Source data section start
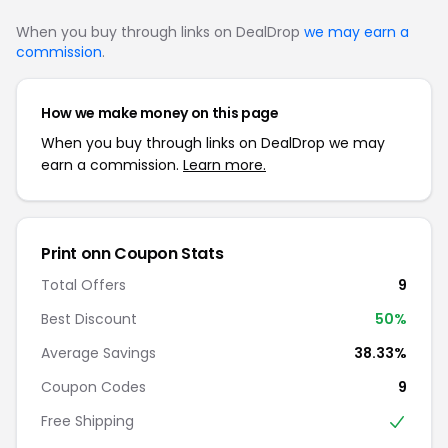
When you buy through links on DealDrop
we may earn a
commission
.
How we make money on this page
When you buy through links on DealDrop we may
earn a commission.
Learn more.
Print onn Coupon Stats
Total Offers
9
Best Discount
50%
Average Savings
38.33%
Coupon Codes
9
Free Shipping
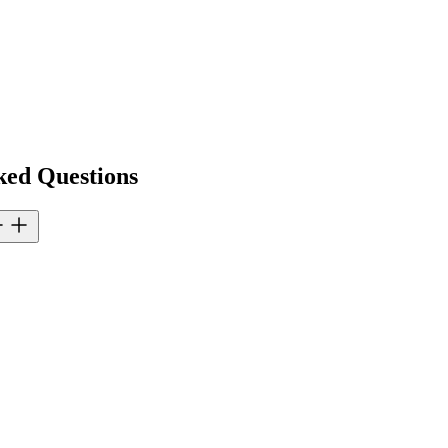
ked Questions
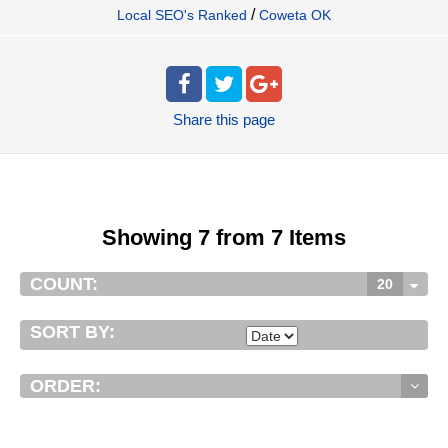
/
Local SEO's Ranked
Coweta OK
Share
this page
Showing 7 from 7 Items
COUNT:
20
SORT BY:
ORDER:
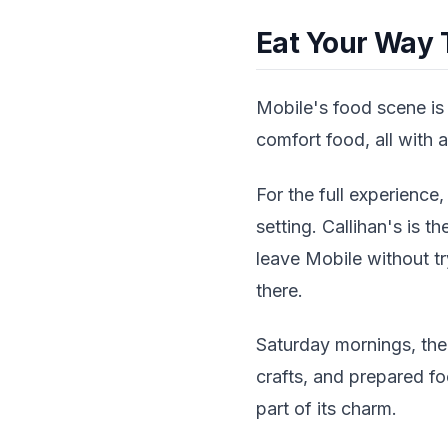
Eat Your Way 
Mobile's food scene is
comfort food, all with a 
For the full experience,
setting. Callihan's is 
leave Mobile without tr
there.
Saturday mornings, the
crafts, and prepared foo
part of its charm.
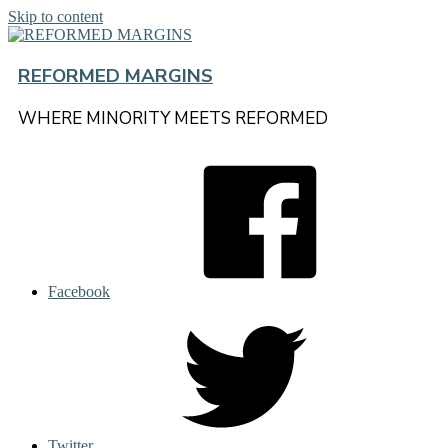
Skip to content
REFORMED MARGINS
WHERE MINORITY MEETS REFORMED
Facebook
Twitter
Source data section end
== Action item ==
Pull out every line in the records above that contains the string "food". Case counts.

== Output for this exercise ==
Mobile's food scene is
comfort food, all with a 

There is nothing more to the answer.